Looking for atmospheric pollution in other planets could result in the discovery of alien life forms, according to researchers from the United States.
A new telescope, called the James Webb Space Telescope, is set to be launched in 2018. The device would be able to measure the chlorofluorocarbons (CFCs) and greenhouse gases in the atmosphere of a planet. And the researchers stated that if intelligent life forms exist, we are likely to find them by tracking their atmospheric pollution, rather than trying to track the aliens themselves.
The study also reveals, however, that finding atmospheric pollution may not be the only criteria to find an intelligent life form, outside planet Earth.
"We consider industrial pollution as a sign of intelligent life," said Henry Lin, a student at the Harvard University, and the leader of the study. "But perhaps civilizations more advanced than us, with their own SETI programs, will consider pollution as a sign of unintelligent life since it's not smart to contaminate your own air."
There is also a large possibility that a search like this could help us discover an extinct civilization, according to the researchers. There are many pollutants which could last up to 50,000 years. Most of the pollutants, however, live for a much shorter period of time, i.e. not more than a decade or so.
Astronomers should look for both kinds of pollutants, according to the researchers.
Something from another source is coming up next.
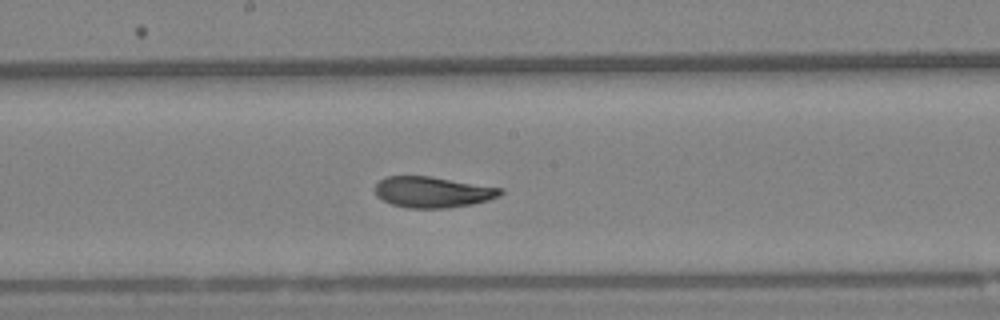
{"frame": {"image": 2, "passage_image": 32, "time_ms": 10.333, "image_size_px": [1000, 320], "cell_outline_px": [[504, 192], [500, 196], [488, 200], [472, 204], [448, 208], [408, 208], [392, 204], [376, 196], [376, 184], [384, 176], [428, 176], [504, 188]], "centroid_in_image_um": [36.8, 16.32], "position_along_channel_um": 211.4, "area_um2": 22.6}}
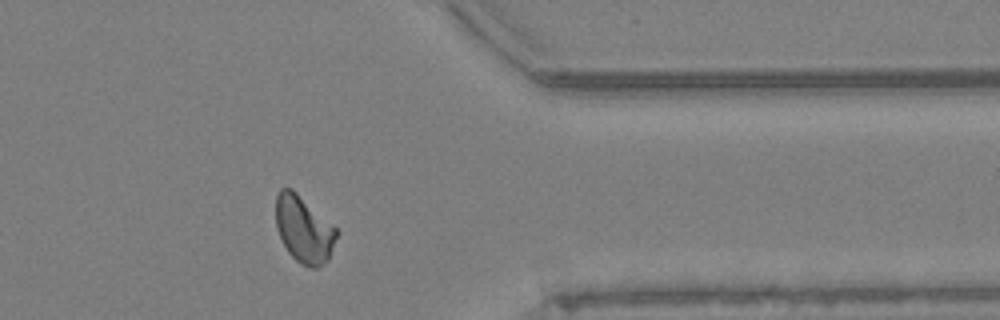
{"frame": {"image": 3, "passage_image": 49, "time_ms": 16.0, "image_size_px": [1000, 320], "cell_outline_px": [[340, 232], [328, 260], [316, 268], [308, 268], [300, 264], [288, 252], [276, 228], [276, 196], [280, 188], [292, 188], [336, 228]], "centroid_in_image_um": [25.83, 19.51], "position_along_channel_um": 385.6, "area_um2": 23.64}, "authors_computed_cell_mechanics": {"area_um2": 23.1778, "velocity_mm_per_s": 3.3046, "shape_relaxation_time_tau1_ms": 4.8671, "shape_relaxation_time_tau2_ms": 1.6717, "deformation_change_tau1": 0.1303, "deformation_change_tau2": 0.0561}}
This way, they could also find some alien life form that has wizened up to its pollution problems, and may have devised a new way to make their planet both greener and industrialization friendly.
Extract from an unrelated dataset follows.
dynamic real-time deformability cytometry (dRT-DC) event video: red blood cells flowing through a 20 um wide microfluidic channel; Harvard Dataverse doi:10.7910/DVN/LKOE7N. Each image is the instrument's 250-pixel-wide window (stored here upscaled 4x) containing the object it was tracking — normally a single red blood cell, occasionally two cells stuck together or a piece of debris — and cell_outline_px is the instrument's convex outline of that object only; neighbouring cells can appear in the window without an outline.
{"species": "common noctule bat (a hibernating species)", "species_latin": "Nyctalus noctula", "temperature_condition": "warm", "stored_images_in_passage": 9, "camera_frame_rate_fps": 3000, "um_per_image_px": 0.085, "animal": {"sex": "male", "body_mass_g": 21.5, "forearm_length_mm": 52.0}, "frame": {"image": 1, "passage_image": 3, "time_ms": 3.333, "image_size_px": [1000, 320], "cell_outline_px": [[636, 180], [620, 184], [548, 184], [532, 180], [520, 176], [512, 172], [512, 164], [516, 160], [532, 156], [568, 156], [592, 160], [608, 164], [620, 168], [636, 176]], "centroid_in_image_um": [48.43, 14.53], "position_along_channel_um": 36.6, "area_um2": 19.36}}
"Or in a darker scenario, it would serve as a warning sign of not being good stewards of our own planet," said Avi Loeb, Professor, Department of Astronomy at the Harvard University, and co-author of the study.
Either way, it should serve as a warning sign for the human beings, inhabiting planet Earth, to clean up their act.
There is a problem, however, with this method. CFCs are only visible in planets like Earth, which is close to a White Dwarf (the burnt out remnants of a star that was once much like the Sun).
It is also unclear whether the planet would be habitable, if traces of CFCs are found in them. Yet another theory states that extraterrestrials far more advanced than humans might have found a way to capitalize the CFCs, by infusing it into the atmosphere to keep their planet warm. This would only be possible in a planet that is too cold for its inhabitants.